Later, Desmond uses their acquaintance from the plane to send Claire to his lawyer, Ilana Verdansky, for adoption advice, knowing that Verdansky is executing Christian Shephard's last will and testament and is already looking for Claire, a named beneficiary. Jack Shephard and his mother also learn of Claire's existence through the will. When Jack and Claire meet, he immediately accepts her as family and brings her to stay with him and his son David (Dylan Minnette).

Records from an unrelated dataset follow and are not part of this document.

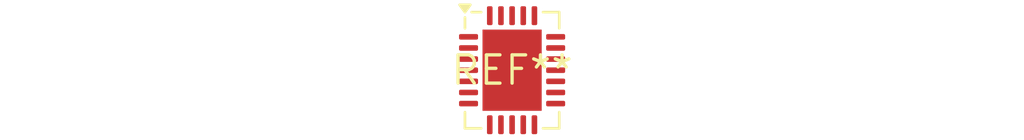
<source format=kicad_pcb>
(kicad_pcb (version 20240108) (generator pcbnew)

  (general
    (thickness 1.6)
  )

  (paper "A4")
  (layers
    (0 "F.Cu" signal)
    (31 "B.Cu" signal)
    (32 "B.Adhes" user "B.Adhesive")
    (33 "F.Adhes" user "F.Adhesive")
    (34 "B.Paste" user)
    (35 "F.Paste" user)
    (36 "B.SilkS" user "B.Silkscreen")
    (37 "F.SilkS" user "F.Silkscreen")
    (38 "B.Mask" user)
    (39 "F.Mask" user)
    (40 "Dwgs.User" user "User.Drawings")
    (41 "Cmts.User" user "User.Comments")
    (42 "Eco1.User" user "User.Eco1")
    (43 "Eco2.User" user "User.Eco2")
    (44 "Edge.Cuts" user)
    (45 "Margin" user)
    (46 "B.CrtYd" user "B.Courtyard")
    (47 "F.CrtYd" user "F.Courtyard")
    (48 "B.Fab" user)
    (49 "F.Fab" user)
    (50 "User.1" user)
    (51 "User.2" user)
    (52 "User.3" user)
    (53 "User.4" user)
    (54 "User.5" user)
    (55 "User.6" user)
    (56 "User.7" user)
    (57 "User.8" user)
    (58 "User.9" user)
  )

  (setup
    (pad_to_mask_clearance 0)
    (pcbplotparams
      (layerselection 0x00010fc_ffffffff)
      (plot_on_all_layers_selection 0x0000000_00000000)
      (disableapertmacros false)
      (usegerberextensions false)
      (usegerberattributes false)
      (usegerberadvancedattributes false)
      (creategerberjobfile false)
      (dashed_line_dash_ratio 12.000000)
      (dashed_line_gap_ratio 3.000000)
      (svgprecision 4)
      (plotframeref false)
      (viasonmask false)
      (mode 1)
      (useauxorigin false)
      (hpglpennumber 1)
      (hpglpenspeed 20)
      (hpglpendiameter 15.000000)
      (dxfpolygonmode false)
      (dxfimperialunits false)
      (dxfusepcbnewfont false)
      (psnegative false)
      (psa4output false)
      (plotreference false)
      (plotvalue false)
      (plotinvisibletext false)
      (sketchpadsonfab false)
      (subtractmaskfromsilk false)
      (outputformat 1)
      (mirror false)
      (drillshape 1)
      (scaleselection 1)
      (outputdirectory "")
    )
  )

  (net 0 "")

  (footprint "QFN-24-1EP_4x5mm_P0.5mm_EP2.65x3.65mm" (layer "F.Cu") (at 0 0))

)

</source>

Later on, Claire attends a concert with David. Desmond has brought Kate there, and Charlie's band Driveshaft is performing that night. Claire locks eyes with Charlie, and they both feel the first stirrings of recognition. She then goes into labour and gives birth backstage, being helped by Kate, just as before on the island. This reawakens Claire's and Kate's memories of the island. After this, Charlie also remembers their lives on the island, and he and Claire have an emotional reunion. They are later seen at the church with everybody else as Christian opens the doors and allows them to move on.

==Development==

The producers thought it was essential an Australian was cast for the part of Claire, as it was always planned to be a multi-cultural show, and the Oceanic 815 was leaving from Sydney. Emilie de Ravin was working in Edmonton, so she was unable to go to the auditions, which were being held in Los Angeles. From a video she sent to the producers, they were able to tell de Ravin had the youth and sweetness required for the role, but also looked as though she had some life experience.

Emilie de Ravin, an Australian actress, originally auditioned for the role of Shannon, speaking her dialogue with an American accent. Instead, they offered her the part of Claire; she accepted without reading the script, assuming it would just be a recurring role. While de Ravin had never been pregnant, she was able to learn of the experience from her two older sisters. She found the hot weather conditions in Hawaii difficult, later saying that "in many ways, the filming is actually like the drama. You endure the muggiest weather in the rainforest... You're really exposed to the elements." The actress admitted being "creeped out" by the premise of "Raised by Another", in which a psychic tricks Claire by sending her to the island to raise her baby.

Emilie de Ravin did not return as a series regular for the fifth season, but had a "holding contract" and returned as a regular in the sixth season.